TEXTE EXTRAIT:
------

En contrôlant la zone frontière qui pouvait servir de lieu de passage, nous y découvrîmes des galeries de mines qui se prolongeaient de part et d’autre de la rivière Neretva, frontière naturelle entre le Monténégro et la Bosnie. Ces galeries, pouvant aisément servir à dissimuler un déplacement de K sur le territoire de la RS, furent donc mises sous surveillance : un dispositif constitué d’hélicoptères équipés de capteurs infrarouges, en liaison avec des patrouilles rapides au sol, fut mis sur pied pour être déployé de nuit.

Une nuit, un hélicoptère annonça la présence d’une source de chaleur qui pouvait être celle d’une voiture positionnée dans une zone très isolée et peu habitée. Un autre hélicoptère confirma l’information dans une zone assez proche, tout aussi inhabitée. Les patrouilles au sol, pensant que K était enfin à leur portée, se rendirent alors avec beaucoup de précaution là où les sources chaudes avaient été repérées pour découvrir qu’elles provenaient… de bouilleurs de cru « sauvages » occupés à distiller la prune pour produire la fameuse Slivovitz ! La frustration était réelle, mais les nécessités de la traque reprirent rapidement le dessus.

 

K en prêtre orthodoxe ?

Nous recevions de multiples informations sur les endroits où pouvaient se terrer K et sur l’apparence qui pouvait être la sienne – nous le soupçonnions d’avoir eu recours à la chirurgie esthétique. Si la plupart de ces informations n’étaient pas probantes, certaines paraissaient plus sérieuses, notamment l’une nous désignant K déguisé en prêtre orthodoxe et caché dans un des nombreux monastères serbes qui émaillent le territoire de la RS.

------

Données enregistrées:

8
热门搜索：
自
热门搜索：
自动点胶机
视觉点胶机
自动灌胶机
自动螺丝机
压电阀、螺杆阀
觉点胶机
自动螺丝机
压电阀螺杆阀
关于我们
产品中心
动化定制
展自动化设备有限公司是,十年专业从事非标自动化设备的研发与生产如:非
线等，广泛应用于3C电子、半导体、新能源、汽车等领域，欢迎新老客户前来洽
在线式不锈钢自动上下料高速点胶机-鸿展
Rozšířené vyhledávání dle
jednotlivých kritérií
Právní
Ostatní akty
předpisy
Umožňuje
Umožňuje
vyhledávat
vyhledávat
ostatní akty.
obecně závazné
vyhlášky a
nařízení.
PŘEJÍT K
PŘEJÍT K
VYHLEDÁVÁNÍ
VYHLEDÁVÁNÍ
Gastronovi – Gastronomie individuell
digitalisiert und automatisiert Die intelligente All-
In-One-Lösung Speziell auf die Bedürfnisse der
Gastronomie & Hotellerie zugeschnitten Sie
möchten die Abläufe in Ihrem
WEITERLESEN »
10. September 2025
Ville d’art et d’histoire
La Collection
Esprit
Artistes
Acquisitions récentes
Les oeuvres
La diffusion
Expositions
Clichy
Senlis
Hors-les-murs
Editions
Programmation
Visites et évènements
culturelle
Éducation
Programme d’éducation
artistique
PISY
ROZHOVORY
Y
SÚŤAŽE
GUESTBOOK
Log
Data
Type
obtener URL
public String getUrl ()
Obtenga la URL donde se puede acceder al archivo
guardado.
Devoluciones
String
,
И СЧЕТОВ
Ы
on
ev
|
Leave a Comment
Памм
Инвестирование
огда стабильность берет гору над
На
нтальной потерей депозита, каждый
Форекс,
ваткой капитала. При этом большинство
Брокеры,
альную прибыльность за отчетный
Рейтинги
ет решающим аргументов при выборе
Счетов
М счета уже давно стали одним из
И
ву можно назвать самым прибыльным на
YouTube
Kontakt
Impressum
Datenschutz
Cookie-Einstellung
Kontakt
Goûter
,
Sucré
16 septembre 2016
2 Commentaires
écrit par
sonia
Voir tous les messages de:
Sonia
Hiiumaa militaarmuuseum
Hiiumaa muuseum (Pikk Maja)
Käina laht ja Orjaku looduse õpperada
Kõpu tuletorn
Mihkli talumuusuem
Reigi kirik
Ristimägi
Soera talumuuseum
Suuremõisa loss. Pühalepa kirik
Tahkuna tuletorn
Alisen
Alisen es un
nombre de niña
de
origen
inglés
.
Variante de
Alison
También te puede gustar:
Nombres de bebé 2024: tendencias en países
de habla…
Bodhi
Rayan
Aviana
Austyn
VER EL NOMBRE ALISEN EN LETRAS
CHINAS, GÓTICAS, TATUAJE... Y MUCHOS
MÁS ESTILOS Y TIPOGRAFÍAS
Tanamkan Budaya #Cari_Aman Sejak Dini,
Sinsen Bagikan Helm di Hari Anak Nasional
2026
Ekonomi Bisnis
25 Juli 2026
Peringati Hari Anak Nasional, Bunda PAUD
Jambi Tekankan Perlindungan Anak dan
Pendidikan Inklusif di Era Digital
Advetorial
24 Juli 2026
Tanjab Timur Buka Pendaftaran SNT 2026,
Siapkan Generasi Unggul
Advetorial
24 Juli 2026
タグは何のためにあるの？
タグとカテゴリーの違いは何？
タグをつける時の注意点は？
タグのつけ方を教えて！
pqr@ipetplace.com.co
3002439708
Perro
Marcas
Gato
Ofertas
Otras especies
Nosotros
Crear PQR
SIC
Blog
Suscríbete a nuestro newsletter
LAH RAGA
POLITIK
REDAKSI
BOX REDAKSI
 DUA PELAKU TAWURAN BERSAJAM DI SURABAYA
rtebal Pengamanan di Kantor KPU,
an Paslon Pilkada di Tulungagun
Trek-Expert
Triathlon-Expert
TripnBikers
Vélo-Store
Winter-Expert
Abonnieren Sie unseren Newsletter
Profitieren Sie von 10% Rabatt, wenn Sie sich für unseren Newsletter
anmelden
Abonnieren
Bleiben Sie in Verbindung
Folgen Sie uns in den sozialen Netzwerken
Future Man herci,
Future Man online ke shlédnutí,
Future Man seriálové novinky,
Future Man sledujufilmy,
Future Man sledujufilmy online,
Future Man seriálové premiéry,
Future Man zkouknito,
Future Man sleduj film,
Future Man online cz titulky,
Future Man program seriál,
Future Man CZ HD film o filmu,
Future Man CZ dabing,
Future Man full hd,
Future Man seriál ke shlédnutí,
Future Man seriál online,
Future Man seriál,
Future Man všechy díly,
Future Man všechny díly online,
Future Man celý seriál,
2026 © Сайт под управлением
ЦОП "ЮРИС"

------

CONSIGNES:
a) Recopie un passage du récit de la traque en remplaçant « hélicoptère » par « drone ». Commence aux mots « Une nuit, un » et arrête-toi après « prêtre orthodoxe ? ».
b) Poursuis le récit de la traque de K à partir de sa dernière phrase.
Ces enregistrements n'ont aucun lien avec le récit de la traque.

RÉPONSES PAR CONSIGNE:
a)
Une nuit, un drone annonça la présence d’une source de chaleur qui pouvait être celle d’une voiture positionnée dans une zone très isolée et peu habitée. Un autre drone confirma l’information dans une zone assez proche, tout aussi inhabitée. Les patrouilles au sol, pensant que K était enfin à leur portée, se rendirent alors avec beaucoup de précaution là où les sources chaudes avaient été repérées pour découvrir qu’elles provenaient… de bouilleurs de cru « sauvages » occupés à distiller la prune pour produire la fameuse Slivovitz ! La frustration était réelle, mais les nécessités de la traque reprirent rapidement le dessus.

 

K en prêtre orthodoxe ?

b)
Les investigations que nous avons pu y mener n’aboutir cependant à rien d’autre qu’à y découvrir des officiers et généraux serbes qui s’efforçaient à nous faire croire en nous croisant qu’ils venaient dans ces lieux de retraite pour se recueillir dans cette période d’après-conflit si dramatique !

 

Une piste dangereuse

 

L’une des dernières pistes sérieuses que nous reçûmes faillit tourner au désastre. Nous savions que K avait des liens avec la mafia et le crime organisé, dont les trafics divers se réalisaient au niveau des frontières avec la complicité des gardes-frontières de RS.

Nous avions constaté dans un espace en particulier, situé entre les zones américaine et française et laissé sans surveillance, qu’ils se livraient à un transit nocturne douteux où K aurait pu se dissimuler. Nous décidâmes alors d’y infiltrer de nuit des patrouilles d’observation. Elles détectèrent rapidement de grosses voitures aux vitres teintées et d’impressionnants 4x4. La présence de nos patrouilles fut cependant vite découverte et l’un de nos véhicules fut la cible d’un feu nourri d’armes automatiques, qui heureusement ne firent aucun blessé. Les trafiquants nous avaient pris pour des concurrents cherchant à capturer leur marché…

 

***

 

Après tant d’échecs, je me suis souvent interrogé sur d’éventuelles erreurs dans les recherches, surtout au regard des moyens humains et matériels mobilisés. Avions-nous laissé échapper un indice, un détail qui nous aurait permis de retrouver sa trace et de l’arrêter ? Avons-nous disposé de toute l’information utile pour l’accomplissement de notre mission ?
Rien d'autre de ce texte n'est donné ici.